THE TASK
Rewrite everything from the line containing "Retiran 10 toneladas de" down to the end of the records as a JSON list of strings, one string per line. Leave out blank lines and the pictures.

THE DATA
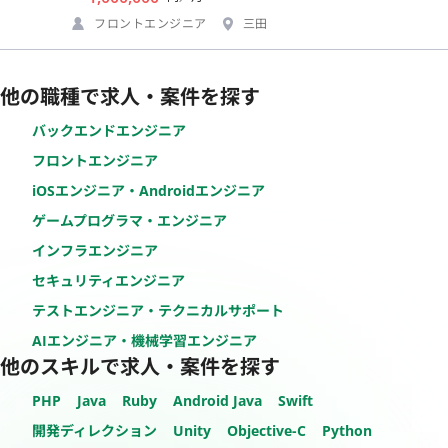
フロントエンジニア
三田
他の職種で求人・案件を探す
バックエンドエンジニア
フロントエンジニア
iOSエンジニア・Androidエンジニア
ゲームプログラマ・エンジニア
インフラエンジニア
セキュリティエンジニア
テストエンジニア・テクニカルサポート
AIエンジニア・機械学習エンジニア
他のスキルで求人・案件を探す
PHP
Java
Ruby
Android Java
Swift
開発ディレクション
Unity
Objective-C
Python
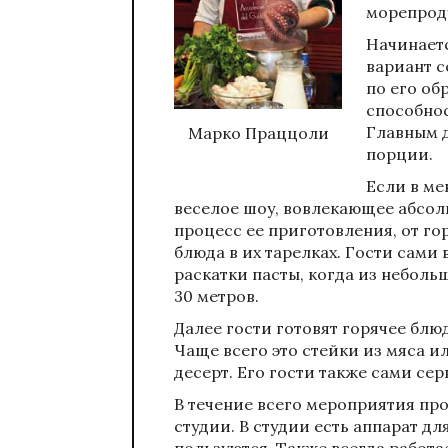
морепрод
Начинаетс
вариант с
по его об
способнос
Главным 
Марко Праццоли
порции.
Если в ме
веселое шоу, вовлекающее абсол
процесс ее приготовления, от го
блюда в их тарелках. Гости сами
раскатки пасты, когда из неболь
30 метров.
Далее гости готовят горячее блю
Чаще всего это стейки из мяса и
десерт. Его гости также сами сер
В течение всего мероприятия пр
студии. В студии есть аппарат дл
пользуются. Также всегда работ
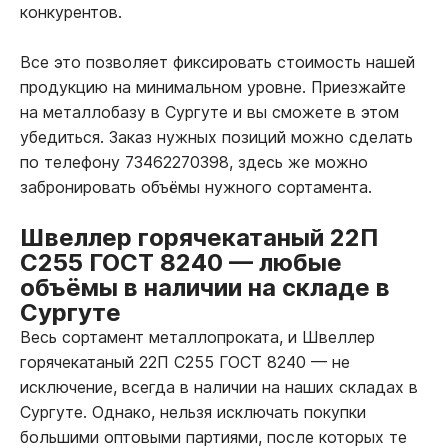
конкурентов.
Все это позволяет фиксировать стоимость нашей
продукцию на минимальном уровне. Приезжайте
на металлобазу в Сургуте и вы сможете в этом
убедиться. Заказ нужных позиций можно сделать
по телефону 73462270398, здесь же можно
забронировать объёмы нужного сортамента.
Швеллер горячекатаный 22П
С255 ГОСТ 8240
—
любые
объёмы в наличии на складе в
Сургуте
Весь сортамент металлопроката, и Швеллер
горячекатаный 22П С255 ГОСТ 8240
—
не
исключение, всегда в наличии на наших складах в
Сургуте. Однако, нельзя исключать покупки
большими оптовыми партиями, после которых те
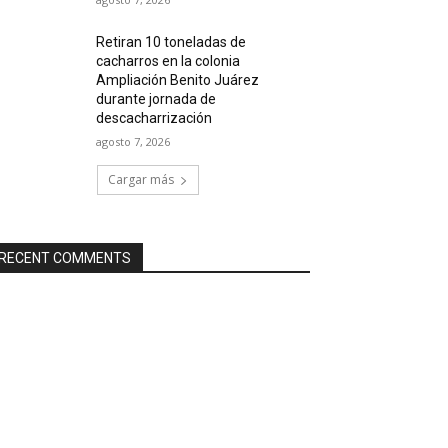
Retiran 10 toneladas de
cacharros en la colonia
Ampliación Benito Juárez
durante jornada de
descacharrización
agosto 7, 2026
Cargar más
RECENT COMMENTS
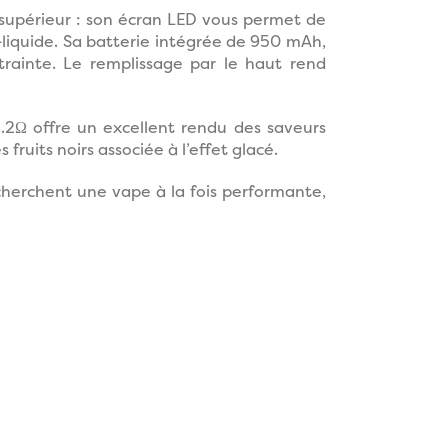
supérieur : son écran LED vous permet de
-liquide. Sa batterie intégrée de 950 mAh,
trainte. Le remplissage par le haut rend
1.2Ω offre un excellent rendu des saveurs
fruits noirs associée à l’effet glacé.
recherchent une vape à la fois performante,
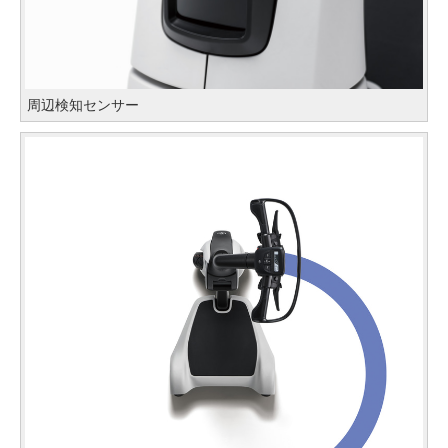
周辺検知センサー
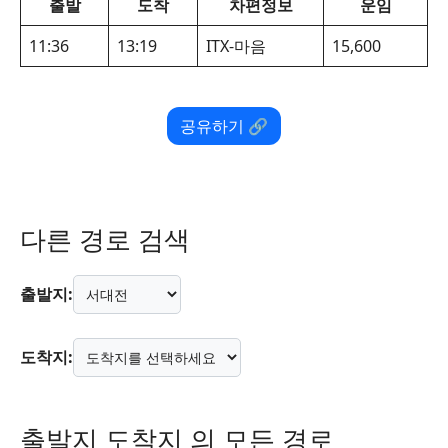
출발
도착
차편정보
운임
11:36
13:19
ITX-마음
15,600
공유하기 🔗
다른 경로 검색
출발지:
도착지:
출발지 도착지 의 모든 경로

FINAL ANSWER
[
  "Retiran 10 toneladas de",
  "cacharros en la colonia",
  "Ampliación Benito Juárez",
  "durante jornada de",
  "descacharrización",
  "agosto 7, 2026",
  "Cargar más",
  "RECENT COMMENTS",
  "supérieur : son écran LED vous permet de",
  "-liquide. Sa batterie intégrée de 950 mAh,",
  "trainte. Le remplissage par le haut rend",
  "1.2Ω offre un excellent rendu des saveurs",
  "fruits noirs associée à l’effet glacé.",
  "recherchent une vape à la fois performante,",
  "周辺検知センサー",
  "출발",
  "도착",
  "차편정보",
  "운임",
  "11:36",
  "13:19",
  "ITX-마음",
  "15,600",
  "공유하기 🔗",
  "다른 경로 검색",
  "출발지:",
  "도착지:",
  "출발지 도착지 의 모든 경로"
]